There is a bit of a chicken-or-the-egg quality to all this analysis though. Bullpens face lower leverage situations more often when starters shut down opponents over six or seven innings, and also when their own team's offense blasts off and builds a huge lead. This is why leverage is a poor tool for analyzing individual performance. It is easily swayed by things entirely out of an individual player's control.

The Yankees bullpen was already automatic in the 8th and 9th inning, so what is the value of an automatic 7th? It largely depends on what happens the first 6 innings, though the elite arms used to depend on what happened in the first 7. There is some value added there, but I am not convinced it is worth $10+ million for only 1 guaranteed year at the cost of a quartet of prospects - marginal prospects, to be fair, but still prospects.

Still, theoretically, a team that looks something like the current Yankees would seem likely to maximize the value of an elite bullpen. They have questionable starting pitching with an aging offense that is probably still okay but features a handful of sluggers in the decline phase of their careers. This is a team likely to have many decent starts and decent offensive outputs, which will hand many close games (the high leverage situations) to their bullpen if things go right.

There is also the ugly reason that the Yankees could acquire Chapman at what is considered a cheap price. He is going through an alarming domestic violence investigation.

There will be no formal charges against Chapman due to conflicting witness accounts, which is important to note. Still, avoiding legal charges because eyewitness accounts conflict is different from saying that nothing happened. Eyewitness accounts agree that Chapman fired a gun multiple times and his girlfriend, at some point, fell on the ground with some sort of assistance from him. It appears likely that a trade between the Dodgers and Reds fell apart once the domestic violence charges surfaced. The Yankees swooped in the ensuing vacuum and picked up Chapman at what is being characterized as a discount price because of the risk that MLB will suspend him.

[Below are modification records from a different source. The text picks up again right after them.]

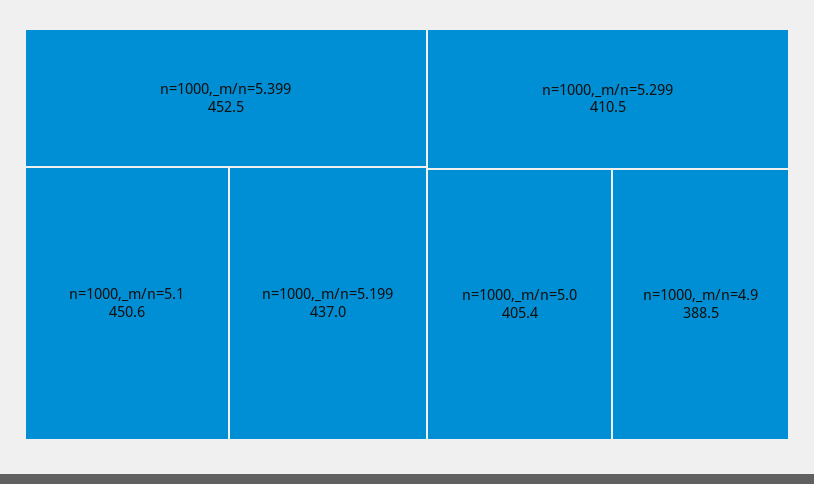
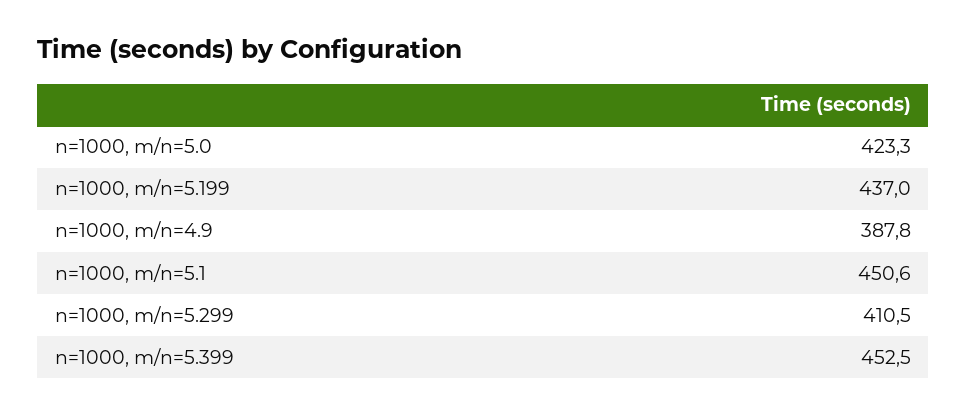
  {
    "n=1000,_m/n=5.399": 452.5,
    "n=1000,_m/n=5.1": 450.6,
    "n=1000,_m/n=5.199": 437,
    "n=1000,_m/n=5.299": 410.5,
-   "n=1000,_m/n=5.0": 405.4,
+   "n=1000,_m/n=5.0": 423.3,
-   "n=1000,_m/n=4.9": 388.5
+   "n=1000,_m/n=4.9": 387.8
  }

The NFL gets (rightly) raked over the coals for their blind eye towards domestic violence. Frankly, the severity of the allegations surrounding Chapman approach the concerns in the high-profile cases of Ray Rice and Greg Hardy, but they are not as widespread because MLB is not a pop-culture behemoth steadily turning the North American viewing public into pigskin zombies on Sundays.**

**and Mondays and Thursdays and Saturdays in December, plus the weekends of the scouting combine and draft

MLB commissioner Rob Manfred is in a tough spot here, given the touchy nature of Chapman's situation. Chapman technically committed no crime, but this is a chance for Major League Baseball to take a stand on domestic violence that other leagues, notably the NFL, are yet to take. I do not envy the decision that weighs on his shoulders.

Regardless, the discussion around Aroldis Chapman the past 24 hours leaves much to be desired. There is plenty of chatter about how overwhelming he makes the Yankees bullpen, which is true and germane. Mentions of his alarming domestic incident are scattered and woefully shallow. His incident is typically brought up in the context of the threat of a suspension which would keep this hallowed Yankee bullpen from full force. There is no consideration for the woman he at least traumatized.

When did Aroldis Chapman's golden arm become more valuable than the well-being of another human? I wish this was the kind of problem that only existed in the NFL.

Maybe sports reports are not the place for commentary on domestic violence, but framing a domestic violence concern one-dimensionally as an on-field consequence comes across as crass and irresponsible to me. Locking down the end of a Yankees win in April or May is only so important. There might be a few things in life more important.

It was not that long ago that bullpens were holding tanks for all the pitchers not good enough to crack a team's starting rotation. Anyone in a bullpen was an afterthought a generation ago. That certainly is not the case anymore.